Call it the $2.8 trillion enigma. That’s the amount Americans spent on health care in 2012. The good news is that health spending slowed unexpectedly for the fourth consecutive year. The enigma is that no one really knows why. Despite many theories, there’s no expert consensus.
Runaway health spending is a huge national problem. It has squeezed take-home pay (employers channel more compensation to health insurance and less to salary) and is crowding out other programs — schools, defense, regulation, police — at the federal and state levels. If the slowdown is temporary, then all these problems remain. But if there’s a permanent shift, then the nation’s economic and budget outlook has significantly improved.
Let’s start with the facts, as recently reported by the Centers for Medicare and Medicaid Services (CMS) and printed in the journal Health Affairs.
In 2012, U.S. health spending grew 3.7 percent, virtually identical with the increases in 2009 through 2011 and much slower than the 9.7 percent of 2002, the latest high point. The increase was so small that health spending as a share of the economy (gross domestic product) actually shrank, from 17.3 percent of GDP in 2011 to 17.2 percent. This almost never happens. Health care as a share of GDP has been climbing steadily since 1960, when it was about 5 percent.
Note an apparent paradox. Tame overall spending contrasts with reports of hefty premium increases on the insurance exchanges established by the Affordable Care Act (Obamacare). How can both can be true? Easy. By law, the insurance plans offered on exchanges often provide more coverage than plans they’re replacing — and hence cost more.
Now, the competing theories.
● It’s the Great Recession. “Historical experience” shows, says CMS, that health spending slows for two or three years after an economic slump. Presumably, this reflects cost-conscious patients deferring elective care, some patients losing insurance (and using less health care) and general downward pressures on wages and prices.

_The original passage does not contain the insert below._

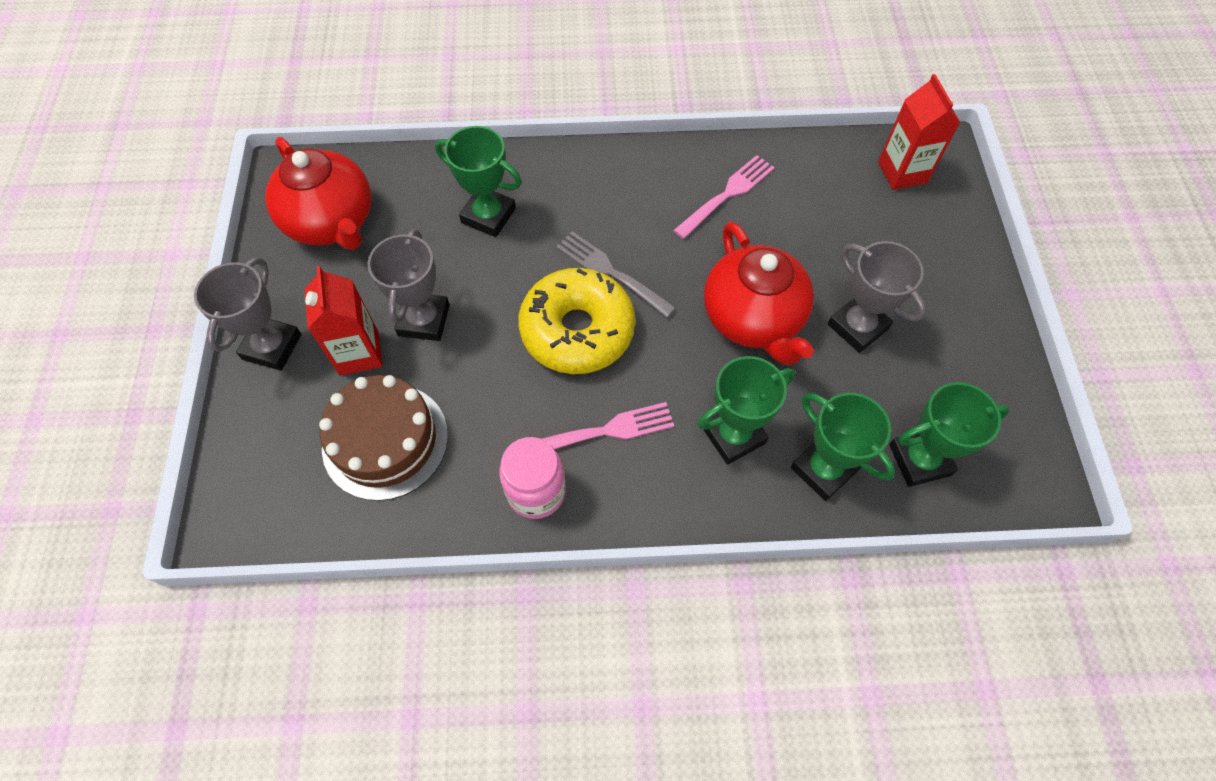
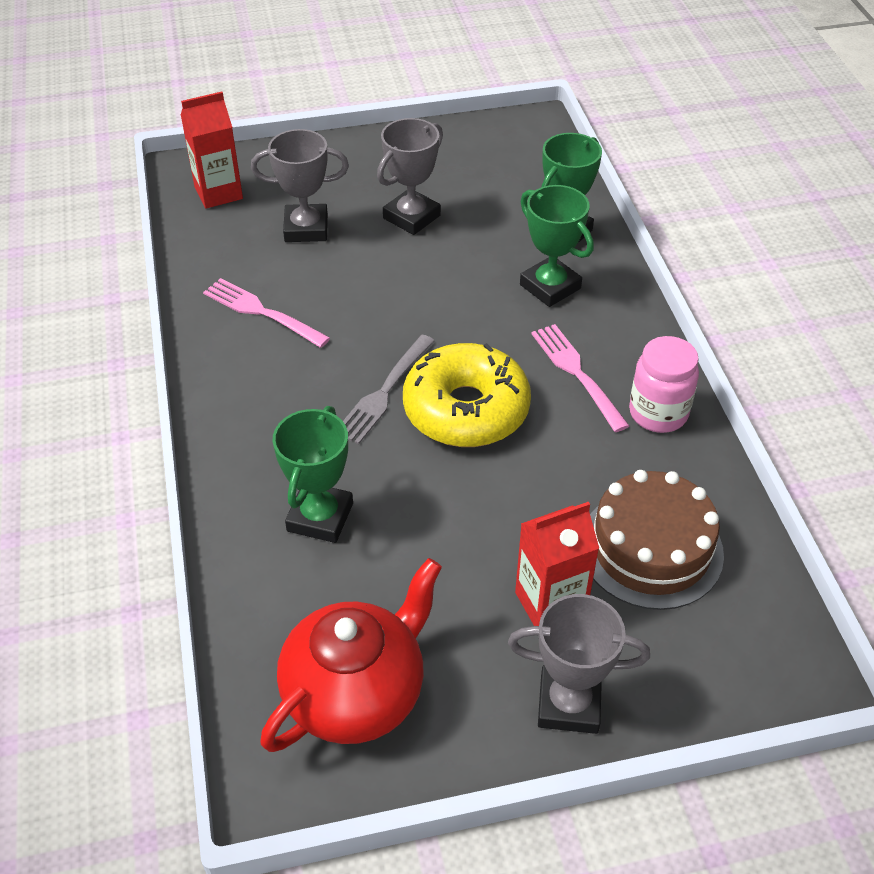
camera: 100 degrees left, 15 degrees down
(424, 320) = (488, 549): grey trophy -> grey trophy (306, 228)
(753, 319) = (419, 282): red teapot -> none
(919, 460) = (535, 181): green trophy -> none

● It’s the Affordable Care Act. Writing in the Wall Street Journal on Jan. 7, Jason Furman, head of President Obama’s Council of Economic Advisers, said the new law made a “meaningful contribution” to the slowdown, mainly by reducing Medicare reimbursements. Some cuts spilled over to private insurance, he said. By contrast, CMS concluded that the Obamacare had “a minimal impact” — some provisions raised spending, some lowered it.
● There’s been a retreat from the use of costly medical technologies. Patent protection lapsed for some blockbuster drugs (including Lipitor for cholesterol control and Singulair for asthma), allowing their replacement with cheaper generics. Drug spending rose only 0.4 percent in 2012, down from 2.5 percent in 2011. The number of some expensive surgeries (heart bypass and mastectomies for breast cancer) has also dropped.
● Higher insurance deductibles and co-payments caused consumers to be more cost-conscious. From 2006 to 2013, average deductibles rose from about $600 to roughly $1,100 in private plans with deductibles, report economists Amitabh Chandra and Jonathan Holmes of Harvard University and Jonathan Skinner of Dartmouth University in a new study. They estimate that this reduced health-care use under these plans by 1.3 percent.
Of course, these theories aren’t mutually exclusive. All could be true. Nor do they indicate whether the spending slowdown will continue. They could herald a new era of more cost-conscious medicine, as hospitals and doctors react to pressures from government and consumers.
Or maybe not. The demand for health care will probably rise, as baby boomers qualify for Medicare (older people have higher costs) and as the uninsured receive coverage under the Affordable Care Act (insurance causes people to use more health services). The economists’ study forecasts a spending rebound. The recession’s effects will fade; deductibles won’t rise rapidly forever. Finally, costly new heart-disease and cancer treatments will bloat spending with modest health benefits, their study says. These new technologies will be hard to stop, because “Medicare is legislated to pay for any treatments that won’t actually cause harm.” Changing this would seem one obvious way to perpetuate the spending slowdown.